- What to work on: Write out every entry precisely as given, leaving the pictures out.
-- Task input follows --
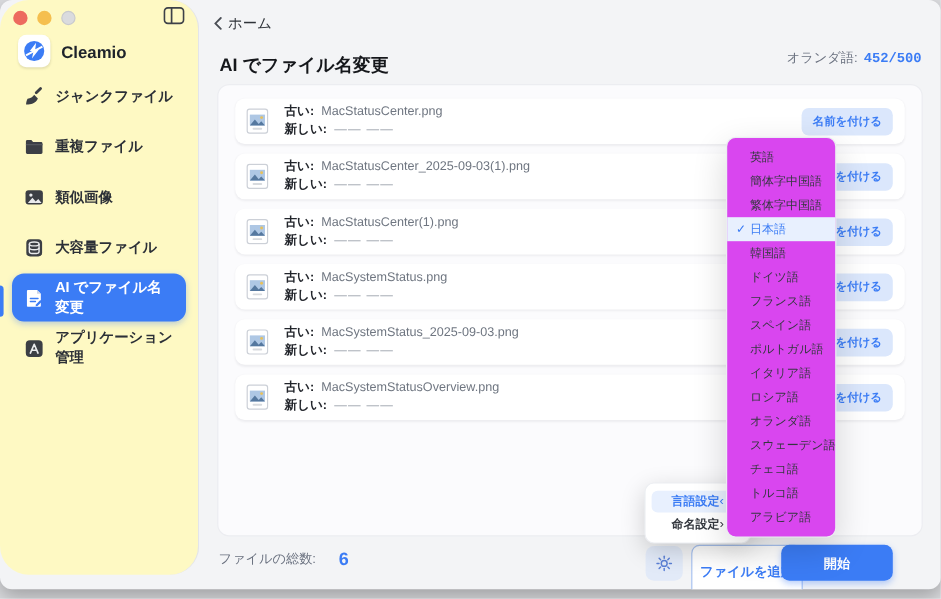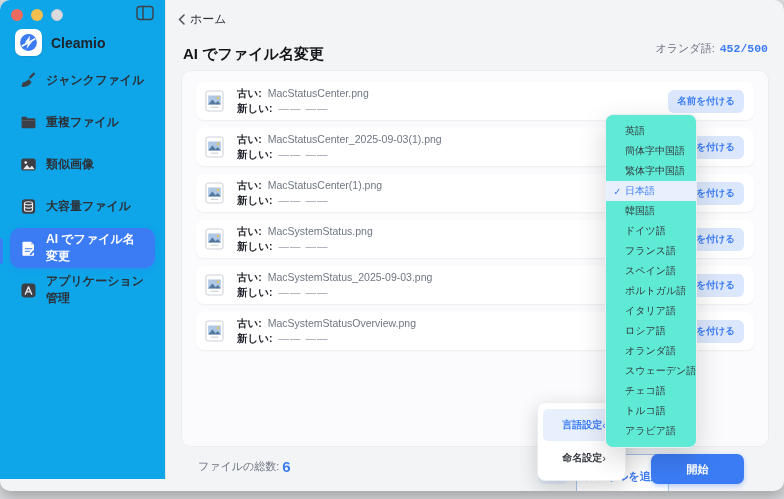--- a/index.html
+++ b/index.html
@@ -13,7 +13,7 @@
     border-radius:10px;overflow:hidden;box-shadow:0 6px 16px rgba(0,0,0,.28);
   }
   
-  .sidebar{position:absolute;left:0;top:0;bottom:12px;width:165px;background:#0ea5e9;border-right:1px solid #e3e5e9;}
+  .sidebar{position:absolute;left:0;top:0;bottom:12px;width:165px;background:#fef9c3;border-right:1px solid #e3e5e9;border-radius:24px;}
   .traffic{position:absolute;top:9px;left:11px;display:flex;gap:8px;}
   .dot{width:12px;height:12px;border-radius:50%;}
   .dot.red{background:#ed6a5f;}

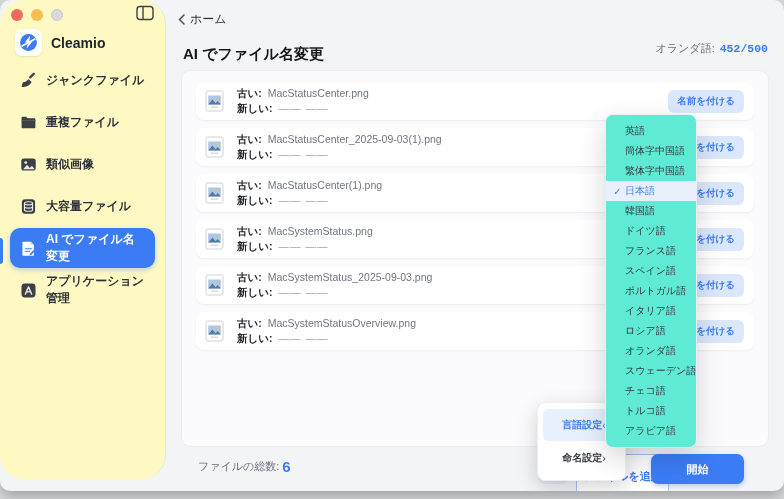--- a/index.html
+++ b/index.html
@@ -49,7 +49,7 @@
   .add-btn{position:absolute;left:410px;top:454px;width:93px;height:44px;background:#fff;color:#3b7cf5;border:1px solid #a9c3f0;border-radius:7px;font-size:11px;font-weight:600;font-family:inherit;cursor:default;}
   .start-btn{position:absolute;left:485px;top:454px;width:93px;height:30px;background:#3b7cf5;color:#fff;border:none;border-radius:7px;font-size:11px;font-weight:600;font-family:inherit;box-shadow:0 2px 5px rgba(59,124,245,.35);cursor:default;}
   
-  .lang-menu{position:absolute;left:605px;top:114px;width:90px;background:#5eead4;border:1px solid #ebedf1;border-radius:8px;box-shadow:0 10px 28px rgba(0,0,0,.16);padding:6px 0;z-index:21;}
+  .lang-menu{position:absolute;left:605px;top:114px;width:90px;background:#d946ef;border:1px solid #ebedf1;border-radius:8px;box-shadow:0 10px 28px rgba(0,0,0,.16);padding:6px 0;z-index:21;}
   .lang-item{height:20px;display:flex;align-items:center;font-size:10px;color:#34383f;padding:0 4px;white-space:nowrap;cursor:default;}
   .lang-item .check{width:15px;text-align:center;color:#3b7cf5;visibility:hidden;font-size:10px;flex:none;}
   .lang-item.selected{background:#e8f0fe;color:#3b7cf5;}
-- Task input concluded --
- Response to the task:
--- a/index.html
+++ b/index.html
@@ -13,7 +13,7 @@
     border-radius:10px;overflow:hidden;box-shadow:0 6px 16px rgba(0,0,0,.28);
   }
   
-  .sidebar{position:absolute;left:0;top:0;bottom:12px;width:165px;background:#0ea5e9;border-right:1px solid #e3e5e9;}
+  .sidebar{position:absolute;left:0;top:0;bottom:12px;width:165px;background:#fef9c3;border-right:1px solid #e3e5e9;border-radius:24px;}
   .traffic{position:absolute;top:9px;left:11px;display:flex;gap:8px;}
   .dot{width:12px;height:12px;border-radius:50%;}
   .dot.red{background:#ed6a5f;}

--- a/index.html
+++ b/index.html
@@ -49,7 +49,7 @@
   .add-btn{position:absolute;left:410px;top:454px;width:93px;height:44px;background:#fff;color:#3b7cf5;border:1px solid #a9c3f0;border-radius:7px;font-size:11px;font-weight:600;font-family:inherit;cursor:default;}
   .start-btn{position:absolute;left:485px;top:454px;width:93px;height:30px;background:#3b7cf5;color:#fff;border:none;border-radius:7px;font-size:11px;font-weight:600;font-family:inherit;box-shadow:0 2px 5px rgba(59,124,245,.35);cursor:default;}
   
-  .lang-menu{position:absolute;left:605px;top:114px;width:90px;background:#5eead4;border:1px solid #ebedf1;border-radius:8px;box-shadow:0 10px 28px rgba(0,0,0,.16);padding:6px 0;z-index:21;}
+  .lang-menu{position:absolute;left:605px;top:114px;width:90px;background:#d946ef;border:1px solid #ebedf1;border-radius:8px;box-shadow:0 10px 28px rgba(0,0,0,.16);padding:6px 0;z-index:21;}
   .lang-item{height:20px;display:flex;align-items:center;font-size:10px;color:#34383f;padding:0 4px;white-space:nowrap;cursor:default;}
   .lang-item .check{width:15px;text-align:center;color:#3b7cf5;visibility:hidden;font-size:10px;flex:none;}
   .lang-item.selected{background:#e8f0fe;color:#3b7cf5;}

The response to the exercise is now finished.